Religious leaders oppose Ga. gun law in full-page newspaper ad
At least a dozen Baptists joined other interfaith leaders opposing the law which would lift restrictions on guns in churches.
By Robert Dilday
Nearly 200 interfaith religious leaders — including at least a dozen Baptists — took out a full-page ad in the Atlanta Journal-Constitution Feb. 26 to oppose a bill in the Georgia legislature which would lift restrictions on guns in houses of worship and bars.
The ad appears about three weeks after a public affairs representative for the Georgia Baptist Convention testified in the state’s General Assembly on behalf of House Bill 875, which also would make it no longer a crime for licensed gun owners to carry firearms on college campuses. The House passed the bill 119-56 on Feb. 18, but it is under review in the Senate.
“We can no longer be silent about gun violence in our state,” 185 religious leaders said in the newspaper ad. “We will oppose political decisions driven by fear that promote the notion that the answer to gun violence is more guns. As citizens of Georgia and as leaders of faith communities we oppose House Bill 875 and any legislation that would allow more guns in more places in our state.”
Greg Smith, pastor of Scott Boulevard Baptist Church in Decatur, Ga., and a signatory, said “at least a dozen” Baptist leaders signed the statement. Most of them are in the Atlanta area, though some live in other parts of Georgia, he added.

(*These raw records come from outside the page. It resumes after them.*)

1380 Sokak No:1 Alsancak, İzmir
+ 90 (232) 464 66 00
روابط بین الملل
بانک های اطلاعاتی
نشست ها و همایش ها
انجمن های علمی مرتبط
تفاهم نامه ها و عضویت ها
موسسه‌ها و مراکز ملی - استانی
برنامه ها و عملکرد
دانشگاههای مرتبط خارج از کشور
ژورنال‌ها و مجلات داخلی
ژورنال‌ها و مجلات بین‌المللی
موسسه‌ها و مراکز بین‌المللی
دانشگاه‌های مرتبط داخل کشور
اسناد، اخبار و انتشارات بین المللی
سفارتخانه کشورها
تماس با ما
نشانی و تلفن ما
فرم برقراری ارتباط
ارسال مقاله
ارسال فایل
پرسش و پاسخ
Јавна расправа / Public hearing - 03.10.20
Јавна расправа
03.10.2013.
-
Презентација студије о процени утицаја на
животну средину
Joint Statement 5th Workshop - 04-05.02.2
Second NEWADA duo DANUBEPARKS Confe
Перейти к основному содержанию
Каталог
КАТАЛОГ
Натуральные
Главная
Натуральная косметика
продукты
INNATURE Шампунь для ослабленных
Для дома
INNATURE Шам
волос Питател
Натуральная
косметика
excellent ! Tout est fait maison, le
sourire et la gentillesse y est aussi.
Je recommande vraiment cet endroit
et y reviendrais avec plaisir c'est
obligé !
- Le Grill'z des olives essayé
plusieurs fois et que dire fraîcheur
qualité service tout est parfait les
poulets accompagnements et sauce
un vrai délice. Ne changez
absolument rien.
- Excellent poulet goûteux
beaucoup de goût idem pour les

“This was a grassroots movement among pastors,” Smith said.
Other signatories are Dock Hollingsworth, pastor of Second-Ponce de Leon Baptist Church in Atlanta; Greg DeLoach, pastor of First Baptist Church in Augusta, Ga.; James Lamkin, pastor of Northside Drive Baptist Church in Atlanta; Julie Pennington-Russell, pastor of First Baptist Church in Decatur; and Raphael Warnock, pastor of Ebenezer Baptist Church in Atlanta.
“Through our faith, we have a vision for human community that is built on solidarity and trust, not fear and terror,” the ad says. “We hope and work for the day when neighborhoods and communities all across our state will be places where human life is valued and celebrated, not tragically ended by gun violence. In this hope, we are encouraging all people of faith to become informed and active in preventing gun violence in Georgia. We pray for moral clarity and courage as we seek to build peace and good will among the human family. We commit ourselves to praying and working for public policies that promote the flourishing of our communities and our congregations in safety and peace.”